EXERCISE INSTRUCTIONS: Repeat the stretch of entries below from the line with "belonging to the" through the line with "individuals to the". Include both ends and add nothing.

DATASET EXTRACT:
-- -- --

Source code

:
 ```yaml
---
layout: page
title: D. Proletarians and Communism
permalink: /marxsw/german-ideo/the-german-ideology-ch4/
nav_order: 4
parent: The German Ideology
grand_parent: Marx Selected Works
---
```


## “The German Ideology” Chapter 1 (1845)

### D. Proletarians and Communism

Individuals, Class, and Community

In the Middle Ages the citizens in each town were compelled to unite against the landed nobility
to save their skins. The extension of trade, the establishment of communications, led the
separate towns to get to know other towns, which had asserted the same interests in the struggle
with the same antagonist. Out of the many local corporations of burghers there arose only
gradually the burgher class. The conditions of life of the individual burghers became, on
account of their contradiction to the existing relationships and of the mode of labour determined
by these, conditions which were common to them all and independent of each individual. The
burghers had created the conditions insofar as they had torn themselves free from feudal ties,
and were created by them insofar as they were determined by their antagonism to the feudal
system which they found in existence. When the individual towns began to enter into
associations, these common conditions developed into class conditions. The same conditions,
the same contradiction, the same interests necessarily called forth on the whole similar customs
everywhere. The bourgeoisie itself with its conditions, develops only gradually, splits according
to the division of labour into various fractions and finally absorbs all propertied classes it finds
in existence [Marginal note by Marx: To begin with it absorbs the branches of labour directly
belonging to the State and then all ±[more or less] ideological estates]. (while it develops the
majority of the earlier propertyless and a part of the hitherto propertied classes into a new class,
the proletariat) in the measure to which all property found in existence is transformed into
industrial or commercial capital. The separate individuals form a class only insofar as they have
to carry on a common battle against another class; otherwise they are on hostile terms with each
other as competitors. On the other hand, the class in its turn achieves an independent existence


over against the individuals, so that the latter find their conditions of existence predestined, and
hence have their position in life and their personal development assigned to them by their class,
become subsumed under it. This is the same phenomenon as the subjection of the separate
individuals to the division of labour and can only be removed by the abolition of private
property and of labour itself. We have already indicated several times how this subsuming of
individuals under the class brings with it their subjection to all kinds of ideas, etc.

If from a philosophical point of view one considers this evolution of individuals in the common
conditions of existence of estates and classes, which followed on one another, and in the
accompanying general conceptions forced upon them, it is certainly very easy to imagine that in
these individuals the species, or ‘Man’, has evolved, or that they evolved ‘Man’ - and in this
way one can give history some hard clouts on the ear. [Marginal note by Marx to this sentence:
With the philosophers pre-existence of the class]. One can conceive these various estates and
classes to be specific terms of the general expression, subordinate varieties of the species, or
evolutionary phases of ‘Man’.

-- -- --

RESPONSE AREA:
belonging to the State and then all ±[more or less] ideological estates]. (while it develops the
majority of the earlier propertyless and a part of the hitherto propertied classes into a new class,
the proletariat) in the measure to which all property found in existence is transformed into
industrial or commercial capital. The separate individuals form a class only insofar as they have
to carry on a common battle against another class; otherwise they are on hostile terms with each
other as competitors. On the other hand, the class in its turn achieves an independent existence


over against the individuals, so that the latter find their conditions of existence predestined, and
hence have their position in life and their personal development assigned to them by their class,
become subsumed under it. This is the same phenomenon as the subjection of the separate
individuals to the division of labour and can only be removed by the abolition of private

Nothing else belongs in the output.